With a puppy, after you get up between 4.35 am and 5.20 am daily because he collapses in his house at about 9.00 pm and he REALLY needs to pee, life has completely developed into having eyes behind my back, wolf ears that hear behind doors, and sixth sense that tells me when some noises are just not right. I feel like Robocop in hypermode.

I have survived a week. We have survived a week. I can do this.

First Visit To Vet – Where Are Thou Balls?

The Abingdon Vet Clinic

The Abingdon Vet Clinic

At nine o’clock precisely, we enter the vet’s clinic in Kensington, W8. Little puppy is wrapped around in his brown blanket because it is so cold. I should have brought his house because now he wants to explore everything in the waiting room and if you hold him tight, he grunts like a Gremlin. It’s not even three days that I got him and I am already knackered and can’t remember how my life was before I had to wrestle with a little force of nature the size of a stuffed Paddington bear.

The vet grabs him and wrestles with him. He looks at me as if offering his unspoken condolences. “He is a bundle” he says politely, “you have to show him who’s boss or he will just take over”. I can almost finish his sentence. He is the fifth person to give me the spiel. I know, I know. I got the raucous puppy, yes, thank you very much. He holds him and starts pushing in between his back legs. “I can find one testicle”, he says puzzled,”but not the other”. Well, we still have time to see what develops.

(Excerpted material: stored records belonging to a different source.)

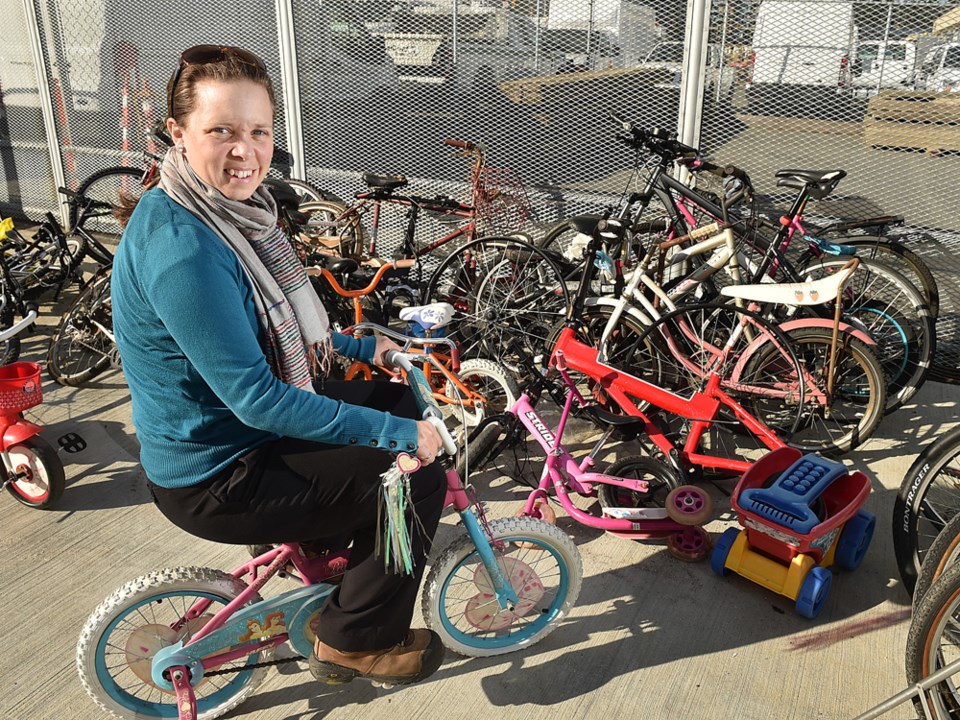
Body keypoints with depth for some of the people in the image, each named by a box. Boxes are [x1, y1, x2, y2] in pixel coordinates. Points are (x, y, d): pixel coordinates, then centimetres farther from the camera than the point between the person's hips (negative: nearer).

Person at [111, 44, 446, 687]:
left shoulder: (230, 210, 3)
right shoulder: (180, 248, -29)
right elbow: (255, 399, -29)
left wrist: (363, 348, 10)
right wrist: (395, 435, -26)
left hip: (248, 425, 10)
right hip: (216, 479, -9)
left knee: (403, 401, 16)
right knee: (420, 476, -11)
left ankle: (326, 534, 32)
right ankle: (355, 640, 10)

I don’t have a clue as to when puppies are meant to drop their balls. I am just trying to teach him where to pee and poop. Let’s leave the golden balls issue to the Vet.

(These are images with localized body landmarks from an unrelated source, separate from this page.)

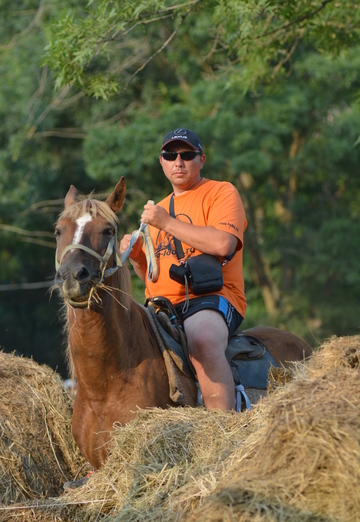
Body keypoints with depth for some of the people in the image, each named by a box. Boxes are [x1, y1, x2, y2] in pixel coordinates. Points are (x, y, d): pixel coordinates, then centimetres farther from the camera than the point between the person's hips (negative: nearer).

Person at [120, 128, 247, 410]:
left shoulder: (221, 192, 6)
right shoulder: (158, 209, 27)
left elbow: (223, 244, -15)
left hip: (211, 295, -7)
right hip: (161, 305, 7)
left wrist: (167, 223, -10)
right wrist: (136, 257, 7)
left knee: (203, 340, -39)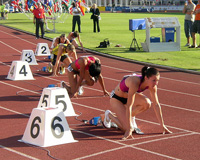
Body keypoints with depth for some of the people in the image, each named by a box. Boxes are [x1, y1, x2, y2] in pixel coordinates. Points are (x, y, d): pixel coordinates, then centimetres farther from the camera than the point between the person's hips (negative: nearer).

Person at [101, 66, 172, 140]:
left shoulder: (152, 85, -19)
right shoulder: (134, 83, -39)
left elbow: (156, 104, -10)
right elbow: (129, 106, -39)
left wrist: (162, 125, -10)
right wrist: (129, 129, -39)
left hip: (128, 96, 7)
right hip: (116, 98, -7)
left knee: (147, 103, -24)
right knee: (127, 128, -19)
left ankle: (123, 117, 1)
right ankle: (109, 115, 8)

First 48 Hours Is The Acid Test

Asleep inside his house, after a long day of many novelties

Asleep inside his house, after a long day of many novelties

I cook steamed rice and chicken and serve goat’s milk and this puppy jumps around at the site of food every time. It’s a relief. The night comes and I have to put him inside his house, which he does not like. He cries and barks in his squeaky puppy grunt, but I close the door of my study and then the doors to the open plan kitchen, and then the doors to my bedroom. Still, I can hear him. But, no,no,no. Everyone has told me not to go because the show would then never stop. I fall asleep. At 4.35 I wake up. I put my feet to ground to have a better sense of any movements at the other end of the house. He is crying. I get up. Good morning new day. The puppy flies out of the little house and we both go out into a pitch-black garden, bitterly cold in the depth of February. The little pup runs around like a mouse high on cheese. I feel sad he was locked up all night. There’s got to be a better way, but for now, this is what it is, poppet.